*** Data for analysis ***
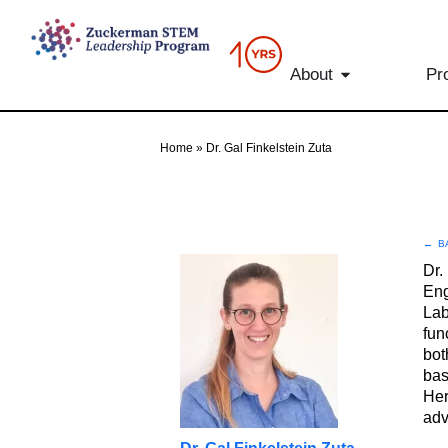
content
About
Pr
Home
»
Dr. Gal Finkelstein Zuta
←
B
Dr.
Eng
Lab
fun
bot
bas
Her
adv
*** End of Data for analysis ***
Copy every line of text from the entries above, in the same order and with the same wording, and leave out the pictures.

▶ **Expected answer**:
content
About
Pr
Home
»
Dr. Gal Finkelstein Zuta
←
B
Dr.
Eng
Lab
fun
bot
bas
Her
adv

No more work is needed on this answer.